Nous sommes dans les années 1940, 1950, 1960… Dans les gares, les aéroports, aux frontières, en bateau ou en voiture, ils sont des centaines de milliers à arriver en France après avoir quitté leur pays natal, leur famille, leurs racines. La France voit en eux des bras qui, à moindre coût, lui permettront de se relever de la seconde guerre mondiale. Eux rêvent à une vie meilleure, laquelle se résume souvent à épargner suffisamment d’argent pour un jour retourner au pays tout en envoyant de quoi faire vivre la famille restée là-bas en attendant. Il peut s’agir de grands-parents, de parents, de frères, de sœurs, d’épouses, d’enfants…
Beaucoup d’entre eux ne connaissent pas leur date de naissance. Elle a donc été établie d’office par l’administration coloniale au 1er janvier.

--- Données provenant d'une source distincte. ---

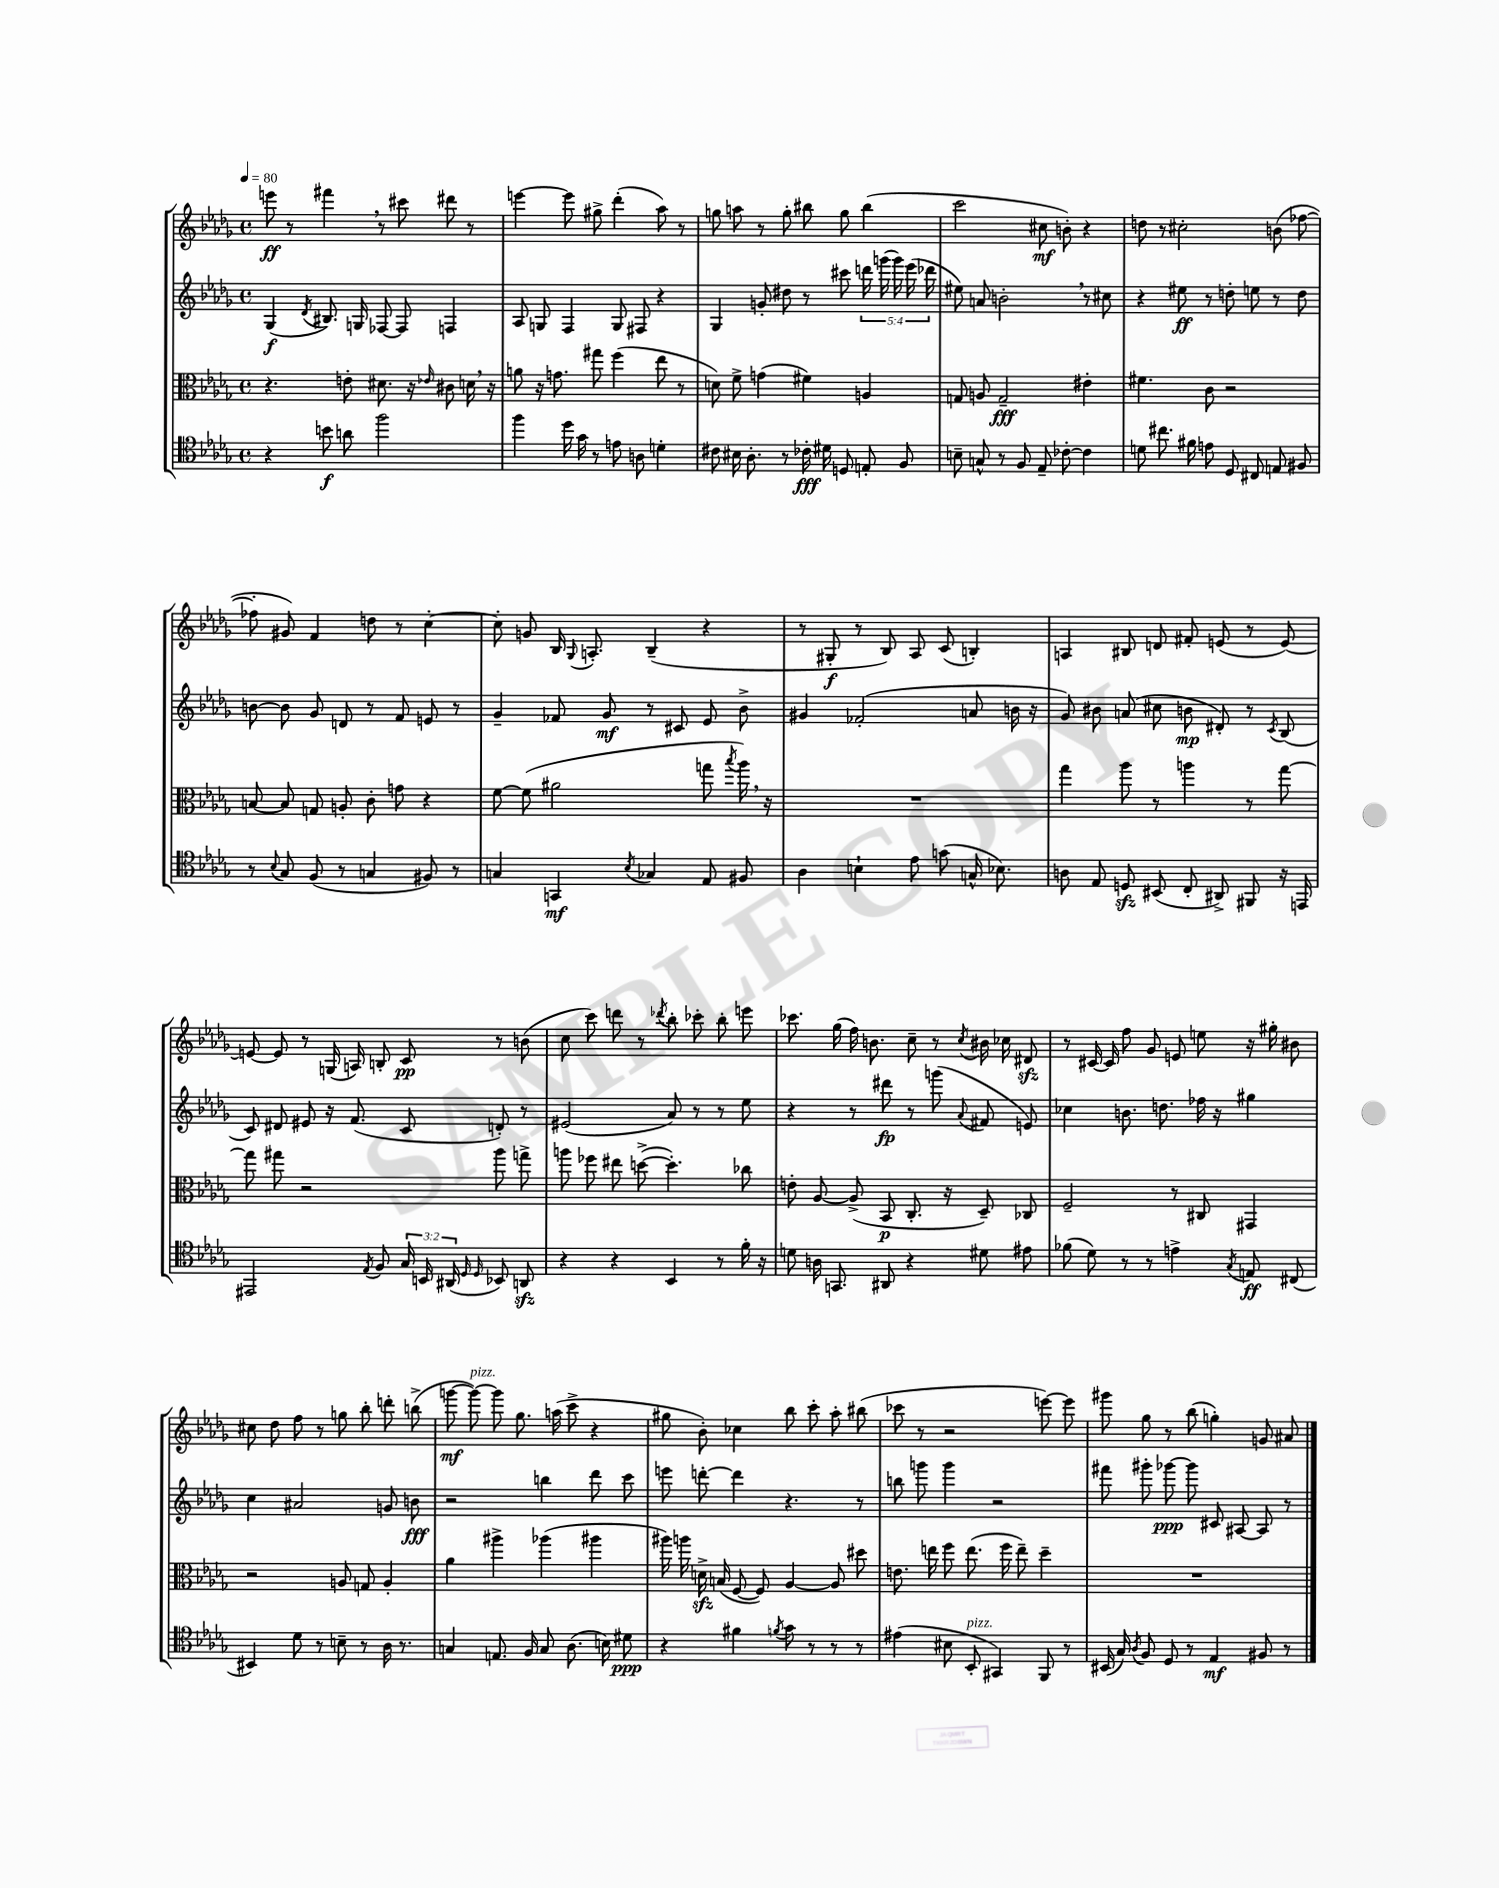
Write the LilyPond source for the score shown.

<<
\new StaffGroup <<
\new Staff = "s0" {
    \clef treble \key des \major \defaultTimeSignature \time 4/4 \tempo 4 = 80
    \autoBeamOff e'''8\ff r8 fis'''4 \breathe r8 cis'''8 dis'''8 r8 |
    e'''4~ e'''8 gis''8-> des'''4-.( aes''8) r8 |
    g''8 a''8 r8 g''8-. bis''8 g''8 bis''4( |
    c'''2 cis''8\mf b'8-.) r4 |
    d''8 r8 cis''2-. b'8( fes''8~ |
    fes''8-. gis'8) f'4 d''8 r8 c''4~-. |
    c''8-. g'8 bes16 \appoggiatura { ges8 } a8.-. bes4--( r4 |
    r8 gis8-.\f r8 bes8) aes8 c'8( b4-.) |
    a4 bis8 d'8 fis'8-. e'8( r8 e'8~) |
    e'8~ e'8 r8 g16( a16) b8-. c'8\pp r8 b'8( |
    c''8 c'''8) d'''8 r8 \acciaccatura { des'''8 } bes''8-. ces'''8-. bes''8-. e'''8 |
    ces'''8. ges''16( f''16) b'8. c''8-- r8 \acciaccatura { c''8 } bis'16 ces''16 dis'8\sfz |
    r8 cis'16~ cis'16 f''8 ges'8 e'8 e''8 r16 gis''16-. bis'8 |
    cis''8 des''8 f''8 r8 g''8 bes''8-. d'''8-. b''8->( |
    g'''8~\mf g'''8~^\markup { \italic "pizz." }) g'''8 ges''8. a''16( c'''8-> r4 |
    gis''8 bes'8-.) ces''4 bes''8 c'''8-. aes''8-. bis''8( |
    ces'''8 r8 r2 e'''8~) e'''8 |
    gis'''8 ges''8 r8 bes''8( g''4-.) g'8 ais'8 \bar "|." |
}
\new Staff = "s1" {
    \clef treble \key des \major \defaultTimeSignature \time 4/4 \override Staff.TupletNumber.text = #tuplet-number::calc-fraction-text
    \autoBeamOff ges4\f( \acciaccatura { des'8 } bis8.) g16 fes8~ fes8 f4 |
    aes8 g8 f4 g8 fis8 r4 |
    ges4 g'8-. dis''8 r8 cis'''8 \tuplet 5/4 { d'''16 g'''16( g'''16) ees'''16( des'''16 } |
    eis''8) a'8 b'2-. \breathe r8 cis''8 |
    r4 eis''8\ff r8 d''8-. e''8 r8 d''8 |
    b'8~ b'8 ges'8 d'8 r8 f'8 e'8 r8 |
    ges'4-- fes'8 ges'8\mf r8 cis'8 ees'8 bes'8-> |
    gis'4 fes'2-.( a'8 b'16 r16 |
    ges'8) bis'8 a'8( cis''8 b'8\mp dis'8-.) r8 \acciaccatura { c'8 } bes8( |
    c'8) dis'8 eis'8 r16 f'8.( c'8 d'8-.) r8 |
    eis'2( aes'8) r8 r8 ees''8 |
    r4 r8 dis'''8\fp r8 g'''8( \appoggiatura { aes'8 } fis'8 e'8) |
    ces''4 b'8. d''8. fes''16 r16 gis''4 |
    c''4 ais'2 g'8 b'8\fff |
    r2 b''4 des'''8 c'''8 |
    e'''8 d'''8~-. d'''4 r4. r8 |
    b''8 g'''8 g'''4 r2 |
    fis'''8 gis'''8-. ges'''8~\ppp ges'''8 cis'8 ais8~ ais8 r8 \bar "|." |
}
\new Staff = "s2" {
    \clef alto \key des \major \defaultTimeSignature \time 4/4
    \autoBeamOff r4. e'8-. dis'8. r16 \grace { ees'16 } cis'8 d'16 \breathe r16 |
    a'8 r16 g'8. gis''8 f''4( ees''8 r8 |
    d'8) f'8-> g'4( fis'4) a4 |
    g8 a8 g2--\fff eis'4-. |
    fis'4. c'8 r2 |
    b8~ b8 g8 a8-. c'8-. g'8 r4 |
    f'8~ f'8( ais'2 g''8 \acciaccatura { bes''8 } aes''16) \breathe r16 |
    R1 |
    ges''4 aes''8 r8 a''4 r8 ges''8~ |
    ges''8 gis''8 r2 aes''8 g''8-> |
    a''8 fes''8 eis''8 d''8~->( d''4.-.) ces''8 |
    e'8-. aes8~ aes8->( bes,8\p c8.-. r16 des8--) ces8 |
    f2-- r8 cis8 gis,4 |
    r2 a8 g8 a4-. |
    aes'4 ais''4-> aes''4( ais''4 |
    ais''16) a''16 d'16->\sfz b16( f8~ f8) aes4~ aes8 dis''8 |
    e'8. e''16 f''8 e''8.( f''16 e''8--) des''4-- |
    R1 \bar "|." |
}
\new Staff = "s3" {
    \clef tenor \key des \major \defaultTimeSignature \time 4/4 \override Staff.TupletNumber.text = #tuplet-number::calc-fraction-text
    \autoBeamOff r4 b'8\f a'8 f''2 |
    f''4 des''16 ges'16 r8 e'8 a8 d'4-. |
    cis'8 bis16 aes8.-. r8 ces'16-.\fff dis'16 d8 e8-. f8 |
    b8-- g8-^ r8 f8 ees8-- ces'8~-. ces'4 |
    d'8 cis''8. fis'16 e'8 des8 cis8 e8 fis8 |
    r8 \appoggiatura { bes8 } ges8 f8( r8 g4 fis8) r8 |
    g4 g,4\mf \acciaccatura { bes8 } ges4 ees8 fis8 |
    aes4 b4-! ees'8 g'8( g16-^ bes8.) |
    a8 ees8 d8\sfz bis,8( c8-. ais,8->) fis,8 r16 e,16 |
    eis,2 \acciaccatura { ees8 } f8 \tuplet 3/2 { ges16 b,16 ais,16( } \grace { des16 des16 } bes,8) a,8\sfz |
    r4 r4 bes,4 r8 f'16-. r16 |
    d'8 a16 g,8. ais,8 r4 dis'8 eis'8 |
    fes'8( des'8) r8 r8 e'4-> \acciaccatura { ges8 } e8\ff cis8( |
    bis,4) des'8 r8 b8-- r8 aes16 r8. |
    g4 e8. f16 g8 aes8.( b16) dis'8\ppp |
    r4 fis'4 \acciaccatura { f'8 } ges'8 r8 r8 r8 |
    eis'4( bis8 bes,8-.^\markup { \italic "pizz." } gis,4) f,8 r8 |
    bis,16( ges16) \acciaccatura { aes8 } f8 des8 r8 ees4\mf fis8 r8 \bar "|." |
}
>>
>>
\layout { \context { \Score \remove "Bar_number_engraver" } }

Si tous les travailleurs immigrés connaissent souvent avec précision la date de leur arrivée en France, ils ignorent parfois celle de leur arrivée au monde.
Certains seront recrutés pour travailler dans les mines de l’est de la France, notamment par Félix Mora, d’autres se retrouvent à travailler à la chaîne, d’autres encore occupent les chantiers de construction. Ils viennent d’Afrique du Nord ou de l’Ouest, du sud de l’Europe ou de l’Asie. En 1954, 65 % des personnes actives étrangères sont des ouvriers, le taux passe à 77 % en 1975.
Oubliés des livres d’histoire
Durant des années, ces immigrés ont travaillé, souvent dans des conditions précaires, à faire des métiers pénibles, affrontant le racisme, la solitude, les blessures de l’exil, le déclassement, les désillusions aussi. Certains ont vécu ici sans reconnaissance, d’autres ont réussi à s’enraciner, à faire venir leurs proches, à élever leurs enfants dans ce pays, tout en gardant la mémoire de celui qu’ils avaient quitté.
Loin de l’image silencieuse et docile que certains ont d’eux, ils ont pu se constituer en association ou en syndicat pour faire valoir leurs droits ou protester contre les crimes racistes, notamment dans les années 1970, avec les luttes dans les foyers Sonacotra [devenue Adoma] ou avec le Mouvement des travailleurs arabes. Ils ont eu un engagement décolonial, comme en témoigne la mobilisation des « travailleurs indochinois » en pleine guerre d’indépendance.